There’s more than one way to build a supercomputer, and meeting the diverse demands of modern applications, which increasingly combine data analytics and artificial intelligence (AI) with simulation, requires a flexible system architecture. Since 2011, the DEEP series of projects has pioneered an innovative concept known as the modular supercomputer architecture, whereby ‘multiple modules are coupled like building blocks’, explains the project’s coordinator Estela Suárez (Jülich Supercomputing Centre). ‘Each module is tailored to the needs of a specific class of applications, and all modules together behave as a single machine,’ she says.
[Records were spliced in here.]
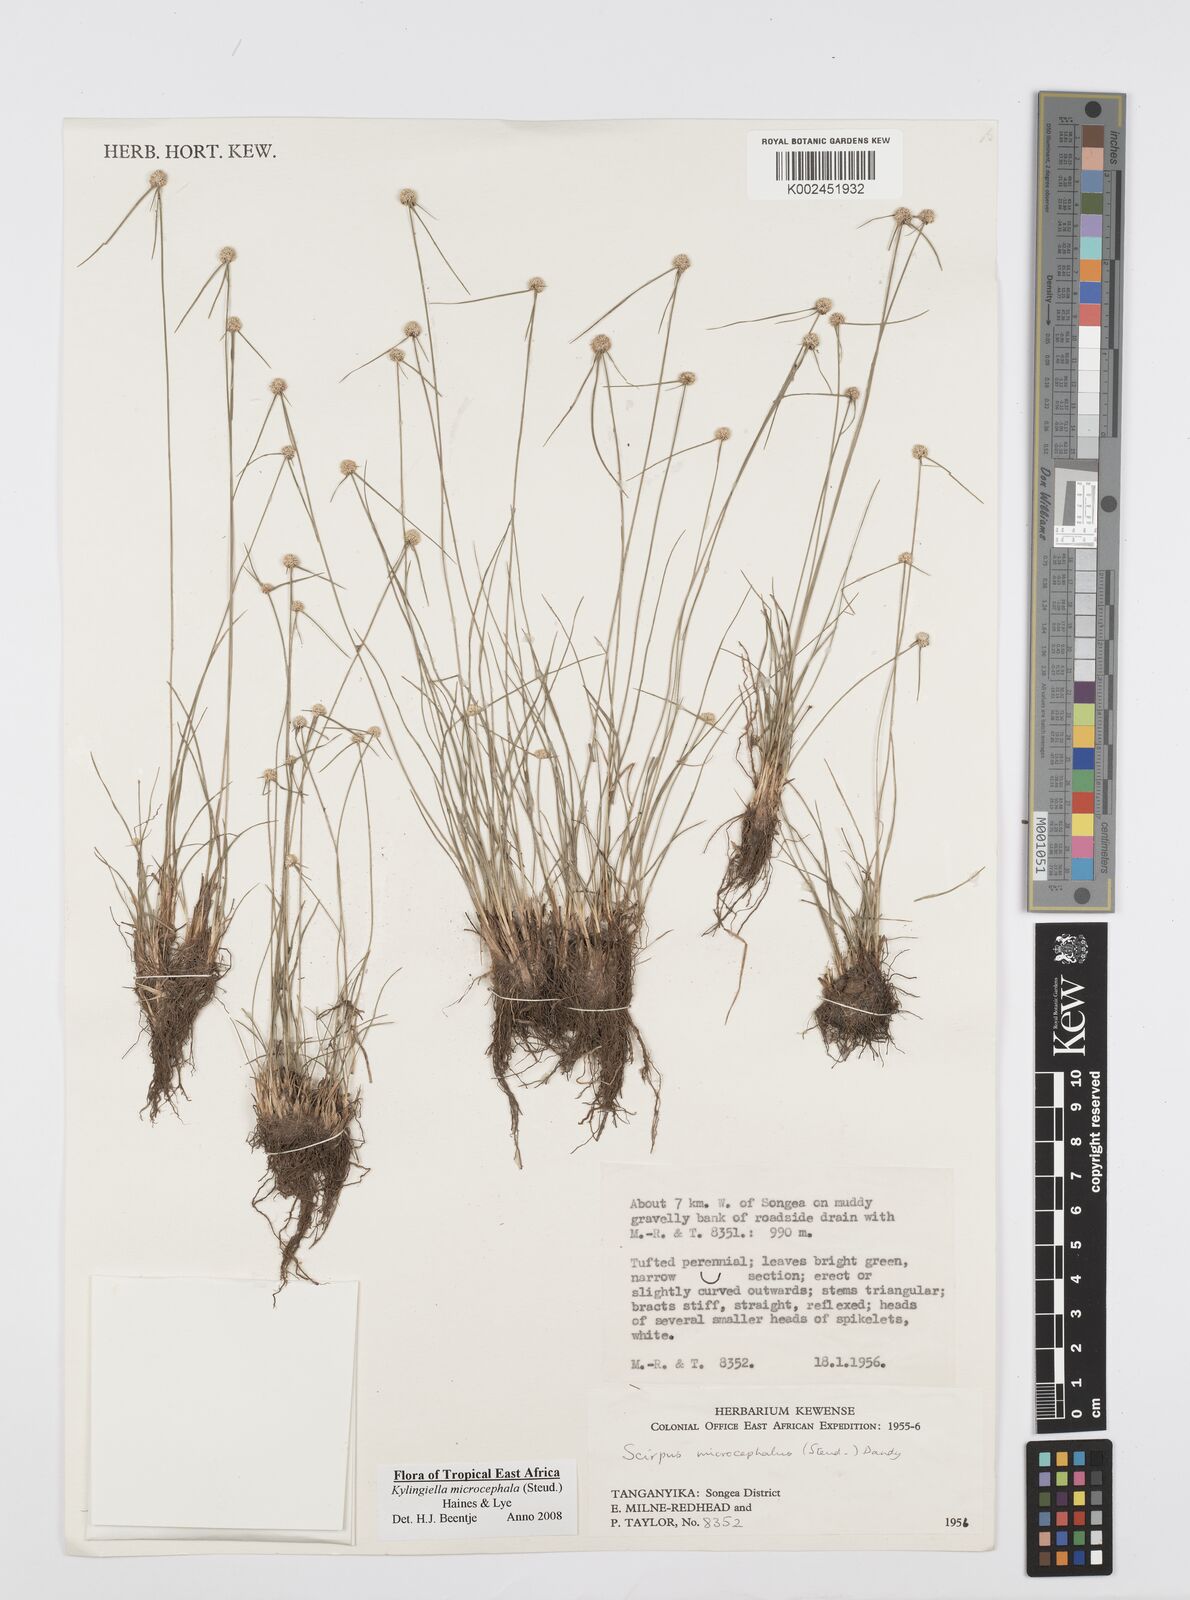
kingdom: Plantae
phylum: Tracheophyta
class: Liliopsida
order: Poales
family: Cyperaceae
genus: Cyperus
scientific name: Cyperus microcephalus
This article was published in the current issue of HiPEAC Magazine. Read the HiPEAC high-performance computing special feature here: www.hipeac.net

 

 

 

Connected by a high-speed, federated network and programmed in a uniform system software and programming environment, the supercomputer ‘allows an application to be distributed over several hardware modules, running each code component on the one which best suits its particular needs’, according to Estela. Specifically, DEEP-EST, the latest project in the series, is building a prototype with three modules: ‘a general-purpose cluster for low or medium scalable codes, a highly scalable booster comprising a cluster of accelerators, and a Data Analytics Module (DAM)’, which will be tested with six applications combining high-performance computing (HPC) with high-performance data analytics (HPDA) and machine learning (ML). 

 

The DEEP approach is part of the trend towards using accelerators to improve performance and overall energy efficiency – but with a twist. ‘Traditionally, heterogeneity is done within the node, combining a central processing unit (CPU) with one or more accelerators. In DEEP-EST we segregate the resources and pool them into compute modules, as this enables us to flexibly adapt the system to very diverse application requirements,’ Estela says. In addition to usability and flexibility, the sustained performance made possible by following this approach aims to reach exascale levels. 

 

 

 

One important aspect that makes the DEEP architecture stand out is the co-design approach, which is a key component of the project. ‘Only by properly understanding what users and their applications really do can you build a computer that efficiently solves their problems,’ says Estela. ‘In DEEP-EST, we’ve selected six ambitious HPC/HPDA applications to drive the co-design process, which will be used to define and evaluate the hardware and software technologies developed.’ 

 

Careful analysis of the application codes allows a fuller understanding of their requirements, which informed the prototype’s design and configuration, she notes. ‘For instance, we used application benchmarks to choose the CPU version on each prototype module, while memory technologies and capacities have been selected based on the input/output needs of our co-design codes. Each application uses different module combinations, while dynamic scheduling and resource management software ensure the highest possible throughput.

 

In addition to traditional compute-intensive HPC applications, the DEEP-EST DAM includes leading-edge memory and storage technology tailored to the needs of data-intensive workloads, which occur in data analytics and ML. ‘Based on general-purpose processors with a huge amount of memory per core, this module is boosted by powerful general-purpose graphics processing units (GPGPU) and field-programmable gate array (FPGA) accelerators,’ says Estela. In the example of space weather, the data analytics module is ideal for analysing high-resolution satellite images, Estela explains, while other parts of the application workflow – such as the interaction of particles emitted by the Sun with the Earth’s magnetic field, are distributed between the cluster module and the booster.

 

Through the DEEP projects, researchers have shown that combining resources in compute modules efficiently serves applications from multi-physics simulations to simulations integrating HPC with HPDA, to complex heterogeneous workflows such as those in artificial intelligence applications. ‘One of our most significant achievements was delivering a software environment, which allows the “module farm” to work as a single machine,’ says Estela. ‘Now we have tangible results in the form of JURECA, the first modular computing system at production level.’